St. Pius Chapel & Prayer Garden
“Both the quiet and the peaceful atmosphere allow me the opportunity to focus on God’s hand in my life.”
-Susie Veters, parishioner
How can a tiny building inspire reverence like a cathedral? This new chapel is a delicately-placed, quiet counterpoint to the monumentality of the adjacent 1960s church, but its simple, angular form resonates with the expressive geometry of the church.
The sculpted form is carved to introduce discrete, linear strips of glazing above the ceiling, at the floor, and adjacent to the tabernacle, animating the space throughout the day without distracting prayerful occupants.
Visitors enter into a small vestibule separated from the chapel by a slatted wood screen wall that affords privacy, but also allows one to see worshippers occupying the space.
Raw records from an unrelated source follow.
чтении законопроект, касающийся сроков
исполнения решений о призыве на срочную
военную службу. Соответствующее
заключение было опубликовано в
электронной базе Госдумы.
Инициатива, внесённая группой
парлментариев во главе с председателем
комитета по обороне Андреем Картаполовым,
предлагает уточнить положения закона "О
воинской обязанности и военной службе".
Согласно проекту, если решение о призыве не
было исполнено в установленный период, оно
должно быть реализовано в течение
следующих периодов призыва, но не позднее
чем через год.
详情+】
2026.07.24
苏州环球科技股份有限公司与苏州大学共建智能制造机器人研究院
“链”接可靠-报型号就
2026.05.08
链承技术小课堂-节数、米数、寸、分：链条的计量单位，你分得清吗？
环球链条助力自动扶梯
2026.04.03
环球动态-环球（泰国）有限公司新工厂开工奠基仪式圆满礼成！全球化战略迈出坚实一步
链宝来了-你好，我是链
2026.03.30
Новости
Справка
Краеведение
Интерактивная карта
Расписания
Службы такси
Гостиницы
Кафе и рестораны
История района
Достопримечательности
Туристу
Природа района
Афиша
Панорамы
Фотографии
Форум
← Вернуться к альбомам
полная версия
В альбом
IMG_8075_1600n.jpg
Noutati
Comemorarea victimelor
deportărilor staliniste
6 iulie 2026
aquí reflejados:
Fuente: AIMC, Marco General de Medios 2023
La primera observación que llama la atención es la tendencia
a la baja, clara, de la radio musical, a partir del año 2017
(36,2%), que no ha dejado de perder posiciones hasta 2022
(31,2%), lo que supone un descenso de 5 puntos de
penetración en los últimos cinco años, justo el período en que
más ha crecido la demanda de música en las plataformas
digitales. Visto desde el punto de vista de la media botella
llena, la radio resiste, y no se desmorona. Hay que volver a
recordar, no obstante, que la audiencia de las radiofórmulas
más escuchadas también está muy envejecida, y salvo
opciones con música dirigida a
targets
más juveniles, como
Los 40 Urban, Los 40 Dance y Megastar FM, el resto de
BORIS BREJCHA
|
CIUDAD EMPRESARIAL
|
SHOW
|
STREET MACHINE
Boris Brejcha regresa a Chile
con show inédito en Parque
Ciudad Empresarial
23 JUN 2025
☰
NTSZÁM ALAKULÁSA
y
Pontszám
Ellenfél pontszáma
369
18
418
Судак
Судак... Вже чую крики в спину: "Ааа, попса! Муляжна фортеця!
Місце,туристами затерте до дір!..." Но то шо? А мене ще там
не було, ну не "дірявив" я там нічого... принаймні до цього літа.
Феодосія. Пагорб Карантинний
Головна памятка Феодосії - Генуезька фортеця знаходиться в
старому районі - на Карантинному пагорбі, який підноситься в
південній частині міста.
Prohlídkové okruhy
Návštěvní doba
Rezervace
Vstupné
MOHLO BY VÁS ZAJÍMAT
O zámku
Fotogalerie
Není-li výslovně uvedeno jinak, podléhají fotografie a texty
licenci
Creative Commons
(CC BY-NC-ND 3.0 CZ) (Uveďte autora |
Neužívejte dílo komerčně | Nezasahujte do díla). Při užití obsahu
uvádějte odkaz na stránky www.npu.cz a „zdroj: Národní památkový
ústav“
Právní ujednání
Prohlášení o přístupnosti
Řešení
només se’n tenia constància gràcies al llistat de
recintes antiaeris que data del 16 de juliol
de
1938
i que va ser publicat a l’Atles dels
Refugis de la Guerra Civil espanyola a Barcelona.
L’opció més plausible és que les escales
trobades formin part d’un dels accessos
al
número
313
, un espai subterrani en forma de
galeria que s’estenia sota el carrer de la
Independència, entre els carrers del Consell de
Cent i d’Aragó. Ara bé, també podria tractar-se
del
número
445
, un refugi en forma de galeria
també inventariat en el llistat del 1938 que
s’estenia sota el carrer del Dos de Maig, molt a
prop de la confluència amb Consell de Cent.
The interior design features are intentionally minimal. The space’s power and purpose is enhanced by its very simplicity; the sculpting of the building massing extends to the interiors, and is visually understood as a carved-away, light-filled volume which constantly changes during the course of the day. Even the Christian cross, adjacent to the tabernacle, is expressed through the careful carving and folding of white planes accentuated by grazing light. Since the space is used as a perpetual adoration chapel, all visual focus is placed on the custom wood tabernacle and monstrance containing the Holy Eucharist, allowing occupants the opportunity to worship in quiet solitude.